Les gens s’écartaient avec déférence au passage d’El-Zaki. Parfois ils se prosternaient à son approche ou, d’un geste furtif, baisaient la manche large de son caftan. Dans leurs petites boutiques sans devanture, rehaussées de quelques marches, des libraires, des orfèvres, des armuriers, des merciers accroupis sur des nattes et un chapelet aux doigts, se livraient à des calculs en marmonnant des hadiths.

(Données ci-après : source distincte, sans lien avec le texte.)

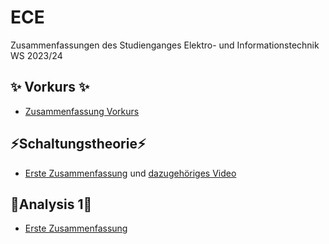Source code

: # ECE

Zusammenfassungen des Studienganges Elektro- und Informationstechnik WS 2023/24

## ✨ Vorkurs ✨

-   [Zusammenfassung Vorkurs](/Vorkurs/Vorkurs_Zusammenfassung.pdf)

## ⚡Schaltungstheorie⚡

-   [Erste Zusammenfassung](/Schaltungstheorie/Zusammenfassungen/Schaltungstheorie_Zusammenfassung_1.png) und [dazugehöriges Video](https://www.youtube.com/watch?v=NnK4rBzMl0s)

## 🧮Analysis 1🧮

-   [Erste Zusammenfassung](/Analysis_1/Analysis_1_1.png)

Cheik-el-Zaki, doté d’une large fortune et qui était parvenu à l’une des plus hautes dignités universitaires, avait le souci de ses gestes, afin que nul ne se permît la moindre privauté à son égard. Dédaigneux et bienveillant, il se mêlait à la foule avec la certitude qu’elle ne lui marchanderait pas les marques de respect.

Il était petit, robuste. Son visage rond était encadré d’une barbe courte, déjà blanche. Ses yeux vifs étaient surplombés de sourcils touffus qu’il teignait en noir. Tout dans sa physionomie exprimait l’autorité ; mais parfois un geste large et souple, un sourire franc révélaient une nature indulgente.

Alyçum s’était choisi ce maître pour l’étrangeté de ses vues et la vigueur de sa parole. Ses amis, Mokawa-Kendi et Akr-Zeid-Taï, avaient élu chacun une colonne différente, si bien que dans leurs existences, pareilles en tous points, la seule séparation venait de leurs idées.